PROBLEM DESCRIPTION →
The lines to copy from the listing below are those that contain the string "right".
==================================================
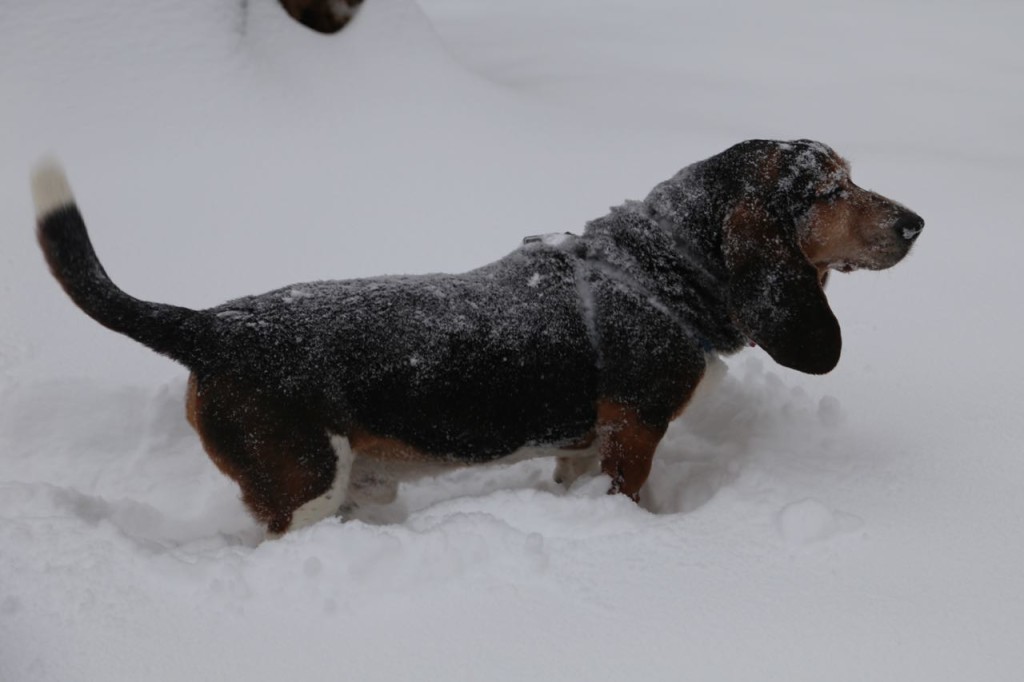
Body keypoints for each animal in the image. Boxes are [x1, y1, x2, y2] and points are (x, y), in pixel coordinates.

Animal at [36, 139, 925, 532]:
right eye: (832, 189)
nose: (916, 223)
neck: (658, 262)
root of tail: (214, 325)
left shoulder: (587, 445)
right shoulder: (635, 431)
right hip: (309, 484)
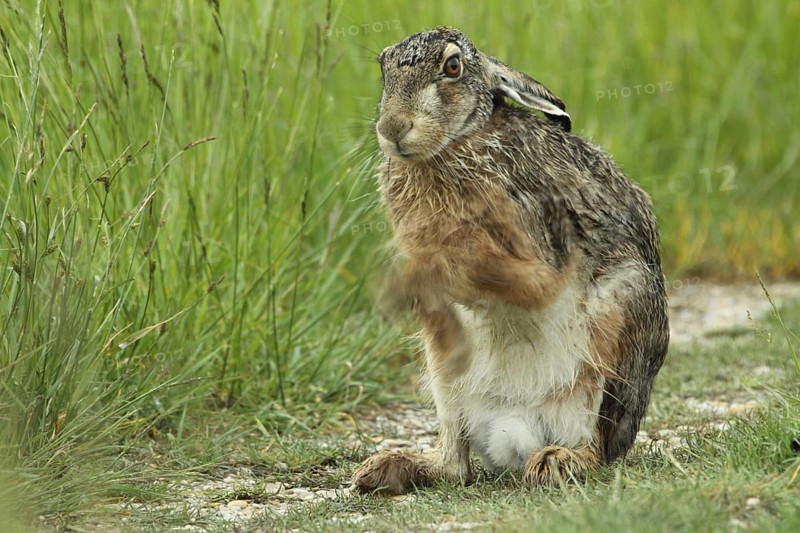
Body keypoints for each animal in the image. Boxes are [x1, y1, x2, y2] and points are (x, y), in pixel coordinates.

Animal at [351, 27, 669, 495]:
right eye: (383, 67)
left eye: (452, 67)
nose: (393, 128)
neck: (457, 143)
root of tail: (517, 428)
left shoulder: (537, 244)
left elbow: (495, 272)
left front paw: (403, 281)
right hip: (444, 379)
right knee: (454, 464)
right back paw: (388, 467)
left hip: (618, 329)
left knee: (595, 444)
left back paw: (558, 461)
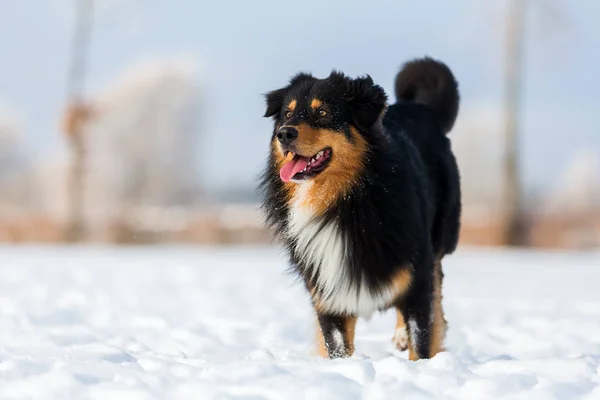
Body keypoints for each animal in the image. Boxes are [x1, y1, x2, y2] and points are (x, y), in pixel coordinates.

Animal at [260, 56, 462, 360]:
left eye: (323, 112)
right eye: (287, 114)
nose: (285, 133)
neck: (347, 202)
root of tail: (421, 109)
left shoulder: (417, 273)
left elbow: (422, 335)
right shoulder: (328, 289)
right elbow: (337, 345)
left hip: (438, 239)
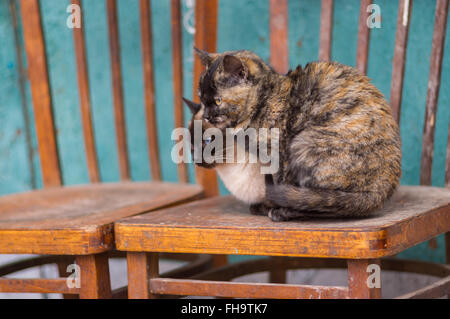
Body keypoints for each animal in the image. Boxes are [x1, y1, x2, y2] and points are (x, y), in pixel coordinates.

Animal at [185, 48, 402, 222]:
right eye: (201, 97)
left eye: (218, 101)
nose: (206, 114)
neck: (265, 100)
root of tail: (382, 190)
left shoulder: (279, 154)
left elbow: (281, 184)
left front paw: (272, 207)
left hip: (302, 143)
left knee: (324, 203)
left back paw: (283, 213)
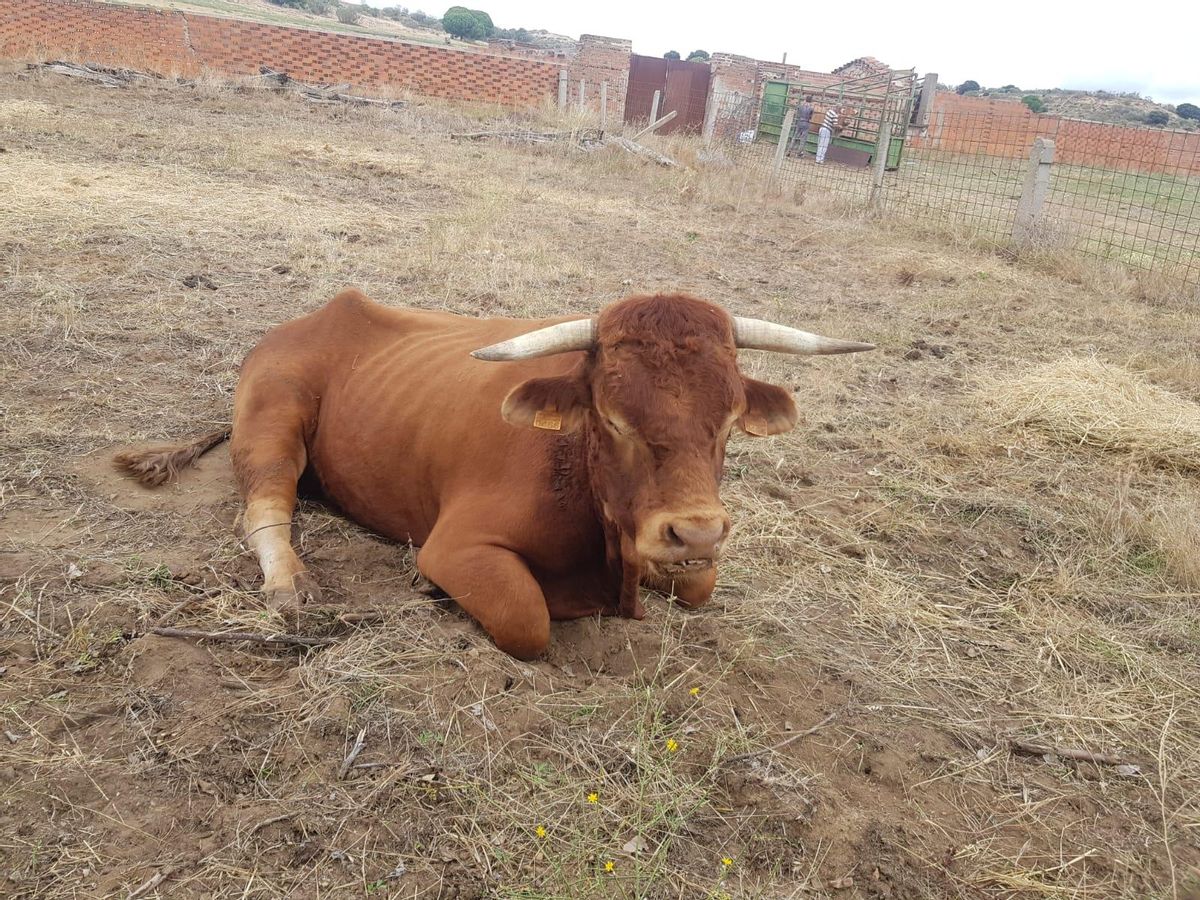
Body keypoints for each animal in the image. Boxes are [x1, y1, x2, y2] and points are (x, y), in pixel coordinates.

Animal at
==================================================
TASK ANSWER →
right eye: (832, 189)
right shoulder: (635, 431)
right hip: (309, 484)
right eye: (383, 67)
right hip: (444, 379)
right knee: (454, 464)
right back paw: (388, 467)
right eye: (287, 114)
right shoulder: (328, 289)
right elbow: (337, 345)
right eye: (201, 97)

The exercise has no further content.